Reading passage>
......
Hospitals are getting nervous over a proposal by the Centers for Medicare and Medicaid Services to change the pre-existing condition insurance plan (PCIP) with less than six months left in the program.
In a letter to CMS Director Marilyn Tavenner, American Hospital Association Vice President Rick Pollack on Friday wrote that the PCIP program, which began in 2010 and is set to run out on Jan. 1, “is now running out of its appropriated funds sooner than expected, and CMS is reducing payments to providers in an attempt to stretch the remaining funds to the end of the year.”
The PCIP was created as part of the Patient Protection and Affordable Care Act to provide temporary insurance to those with pre-existing conditions. Beginning Jan. 1, health insurance companies no longer will be allowed to deny coverage to those with pre-existing conditions, making PCIP obsolete.
“The AHA is disappointed that the rate reduction was issued without input from the provider community and did not provide a sufficient definition of the rate that will be paid to providers,” AHA’s Pollack wrote. “We believe this will lead to confusion during these remaining months of the program.”
The PCIP program was too successful, according to CMS. According to the proposed rule, “The combined effect of the number of individuals enrolled in the program, particularly very sick individuals, their high utilization of covered services, and the statutory limitations on enrollee cost-sharing (which limits the maximum amount an enrollee pays out-of-pocket for covered services to $6,250 in 2013) has led to a situation where the overall cost of the PCIP program is higher than originally projected.”
To stretch the budget, CMS will base PCIP’s new payment rates on “100 percent Medicare rates.”
......
Material shown>

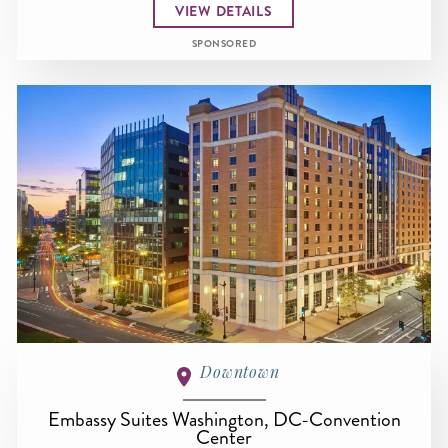
VIEW DETAILS
SPONSORED
Downtown
Embassy Suites Washington, DC-Convention
Center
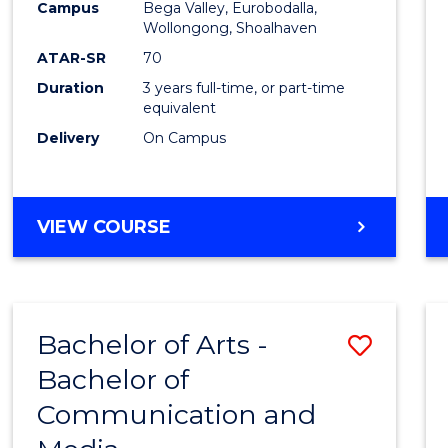
Campus
Bega Valley, Eurobodalla,
E
E
E
E
to
Wollongong, Shoalhaven
"
"
"
"
Cours
ATAR-SR
70
Duration
3 years full-time, or part-time
Favour
equivalent
Delivery
On Campus
BACHELOR
VIEW COURSE
OF
ARTS
Bachelor of Arts -
Save
Bachelor of
Bache
Communication and
of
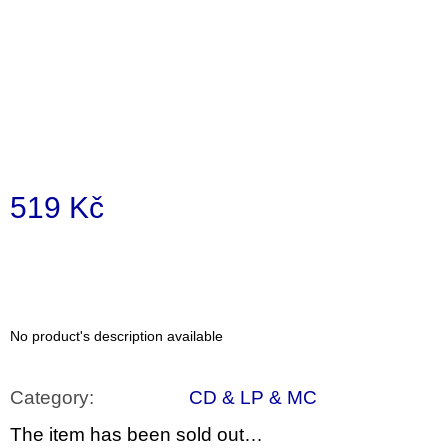
i
n
g
f
o
r
?
519 Kč
Measure
price:
SEARCH
No product's description available
W
e
Category
:
CD & LP & MC
r
e
The item has been sold out…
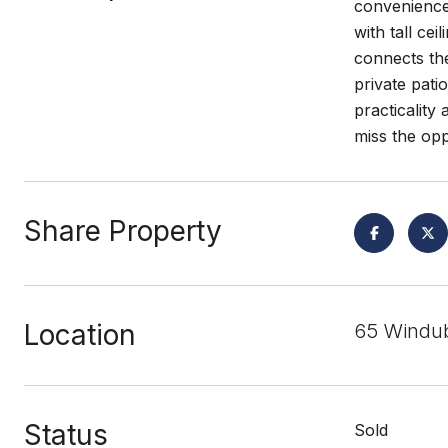
convenience
with tall ce
connects the
private pati
practicality
miss the opp
Share Property
Location
65 Windub
Status
Sold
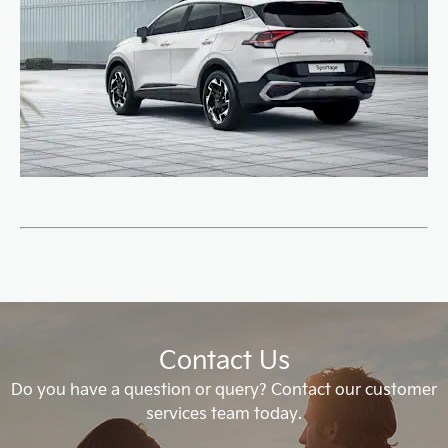
Contact Us
Do you have a question or query? Contact our customer
services team today.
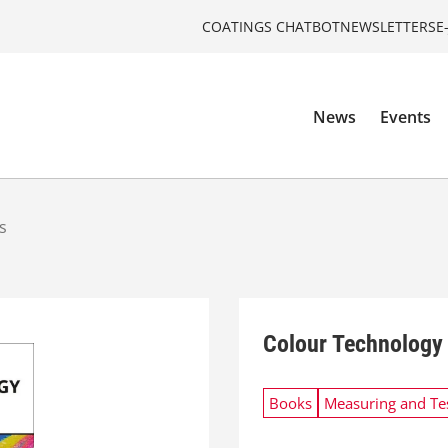
COATINGS CHATBOT
NEWSLETTERS
E
News
Events
s
Colour Technology 
Books
Measuring and Te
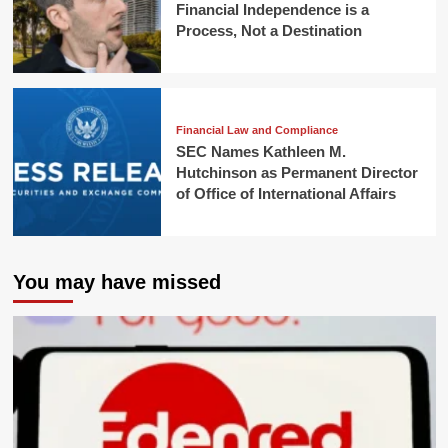
Financial Independence is a
Process, Not a Destination
Financial Law and Compliance
SEC Names Kathleen M.
Hutchinson as Permanent Director
of Office of International Affairs
You may have missed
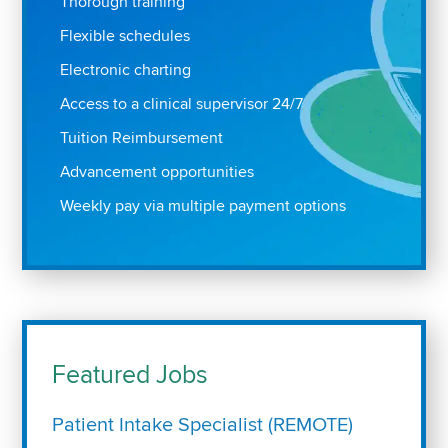
Thorough training
Flexible schedules
Electronic charting
Access to a clinical supervisor 24/7
Tuition Reimbursement
Advancement opportunities
Weekly pay via multiple payment options
Featured Jobs
Patient Intake Specialist (REMOTE)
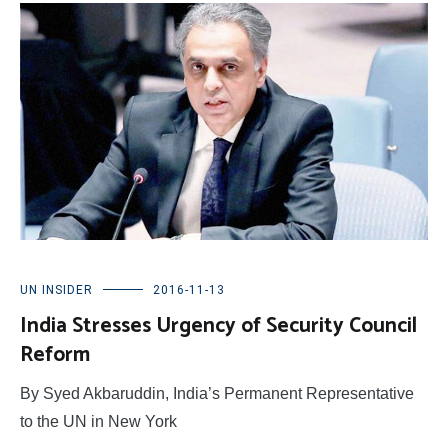
UN INSIDER
2016-11-13
India Stresses Urgency of Security Council
Reform
By Syed Akbaruddin, India’s Permanent Representative
to the UN in New York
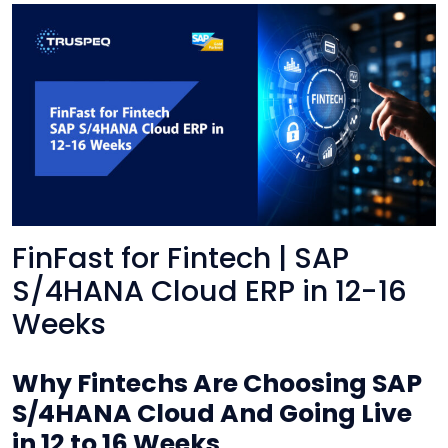
FinFast for Fintech | SAP
S/4HANA Cloud ERP in 12-16
Weeks
Why Fintechs Are Choosing SAP
S/4HANA Cloud And Going Live
in 12 to 16 Weeks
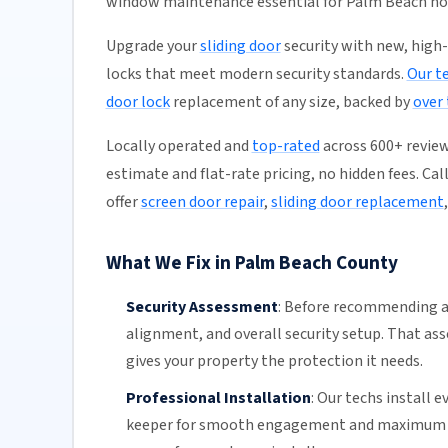
window maintenance essential for Palm Beach h
Upgrade your
sliding door
security with new, high
locks that meet modern security standards.
Our t
door lock
replacement of any size, backed by
over
Locally operated and
top-rated
across 600+ review
estimate and flat-rate pricing, no hidden fees. Cal
offer
screen door repair
,
sliding door replacement
What We Fix in Palm Beach County
Security Assessment
:
Before recommending a 
alignment, and overall security setup. That a
gives your property the protection it needs.
Professional Installation
:
Our techs install e
keeper for smooth engagement and maximum sec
......
Task instructions>
Pick up the news story on the PCIP payment cuts at the point where it stops, and keep writing it.

Response area>
“Simply referring to ’100 percent of Medicare payment rates’ is not adequately clear and raises many question[s] as to what is included in these rates. For example, this reference does not address whether the many adjustments that are made to Medicare rates, such as indirect medical education and disproportionate share hospital payments, are included,” Pollack wrote.
“The AHA believes the simplest way to remedy this problem would be to base payment on the current Medicare Advantage out-of-network provider payment guidelines most recently updated in December 2012,” he concluded. “While we believe there are some issues with those guidelines, the limited time remaining under the PCIP program does not warrant development of a new set of guidelines. Furthermore, providers are familiar with those guidelines, which include discussion of the various adjustments that might apply and address the payment basis for each provider type.”
Comments on the proposed regulations closed yesterday. If approved, the regulations will be applied to all reimbursements for services that occurred after June 15, 2013.